> _Your assignment_: Look through the records below and collect all lines that hold the string "Dobbiamo".

Extracted page text data:
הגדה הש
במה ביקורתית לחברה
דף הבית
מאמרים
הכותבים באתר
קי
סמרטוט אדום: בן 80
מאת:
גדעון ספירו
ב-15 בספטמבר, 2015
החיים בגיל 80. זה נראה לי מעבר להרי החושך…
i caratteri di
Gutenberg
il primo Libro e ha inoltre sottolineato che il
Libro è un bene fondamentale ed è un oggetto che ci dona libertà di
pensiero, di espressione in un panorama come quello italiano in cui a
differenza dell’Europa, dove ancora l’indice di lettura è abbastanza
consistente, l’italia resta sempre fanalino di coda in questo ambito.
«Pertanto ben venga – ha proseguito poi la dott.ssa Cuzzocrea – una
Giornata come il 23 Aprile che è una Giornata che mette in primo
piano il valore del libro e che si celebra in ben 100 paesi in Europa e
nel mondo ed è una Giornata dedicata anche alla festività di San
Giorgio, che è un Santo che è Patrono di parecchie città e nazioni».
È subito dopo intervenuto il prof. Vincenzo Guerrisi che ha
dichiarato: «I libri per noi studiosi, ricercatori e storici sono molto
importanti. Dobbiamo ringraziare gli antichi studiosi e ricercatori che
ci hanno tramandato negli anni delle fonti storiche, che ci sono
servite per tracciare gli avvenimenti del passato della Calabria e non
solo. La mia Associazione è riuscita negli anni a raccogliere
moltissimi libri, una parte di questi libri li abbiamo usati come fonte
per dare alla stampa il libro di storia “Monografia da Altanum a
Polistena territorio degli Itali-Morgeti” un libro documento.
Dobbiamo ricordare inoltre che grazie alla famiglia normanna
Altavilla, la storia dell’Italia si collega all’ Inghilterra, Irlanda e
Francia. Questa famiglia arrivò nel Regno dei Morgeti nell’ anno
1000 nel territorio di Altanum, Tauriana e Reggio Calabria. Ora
* * *
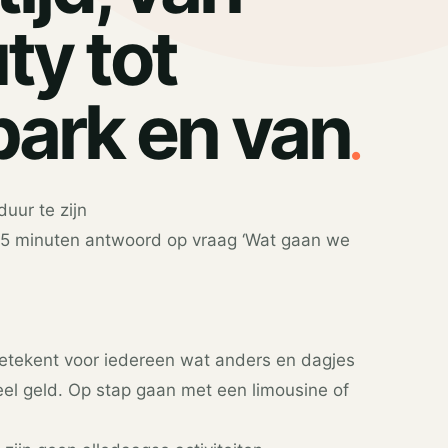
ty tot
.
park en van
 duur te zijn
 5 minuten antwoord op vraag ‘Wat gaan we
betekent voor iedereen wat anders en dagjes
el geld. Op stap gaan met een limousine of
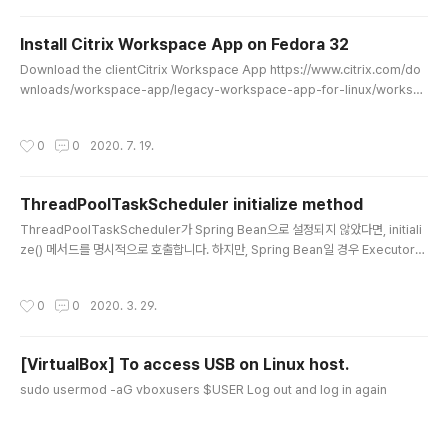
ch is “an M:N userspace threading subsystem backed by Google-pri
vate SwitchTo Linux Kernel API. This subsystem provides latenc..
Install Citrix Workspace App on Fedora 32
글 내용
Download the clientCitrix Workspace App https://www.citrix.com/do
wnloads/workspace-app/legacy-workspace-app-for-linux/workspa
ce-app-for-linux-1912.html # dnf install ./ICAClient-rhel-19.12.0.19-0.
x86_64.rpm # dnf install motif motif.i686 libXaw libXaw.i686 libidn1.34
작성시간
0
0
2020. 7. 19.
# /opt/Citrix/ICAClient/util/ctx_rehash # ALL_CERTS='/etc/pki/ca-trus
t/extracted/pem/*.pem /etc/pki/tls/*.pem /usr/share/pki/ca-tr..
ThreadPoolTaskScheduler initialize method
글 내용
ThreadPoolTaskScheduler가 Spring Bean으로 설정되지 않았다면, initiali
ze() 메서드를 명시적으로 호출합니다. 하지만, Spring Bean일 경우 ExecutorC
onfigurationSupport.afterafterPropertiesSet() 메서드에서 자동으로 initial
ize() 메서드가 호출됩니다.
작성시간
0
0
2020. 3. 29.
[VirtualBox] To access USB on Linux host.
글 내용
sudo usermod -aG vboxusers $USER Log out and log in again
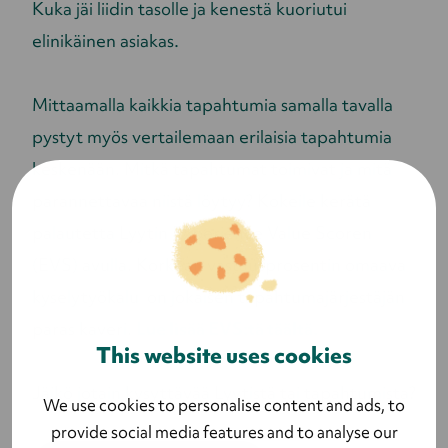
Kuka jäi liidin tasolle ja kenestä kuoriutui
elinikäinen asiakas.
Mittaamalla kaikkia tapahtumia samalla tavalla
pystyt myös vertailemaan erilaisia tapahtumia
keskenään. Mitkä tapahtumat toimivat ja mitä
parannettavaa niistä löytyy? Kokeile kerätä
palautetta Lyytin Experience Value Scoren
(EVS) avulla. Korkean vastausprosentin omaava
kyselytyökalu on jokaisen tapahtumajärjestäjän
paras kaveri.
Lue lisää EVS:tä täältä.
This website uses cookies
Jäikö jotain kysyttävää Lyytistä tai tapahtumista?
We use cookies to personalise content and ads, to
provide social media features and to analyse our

> _Finished exercise_:
importanti. Dobbiamo ringraziare gli antichi studiosi e ricercatori che
Dobbiamo ricordare inoltre che grazie alla famiglia normanna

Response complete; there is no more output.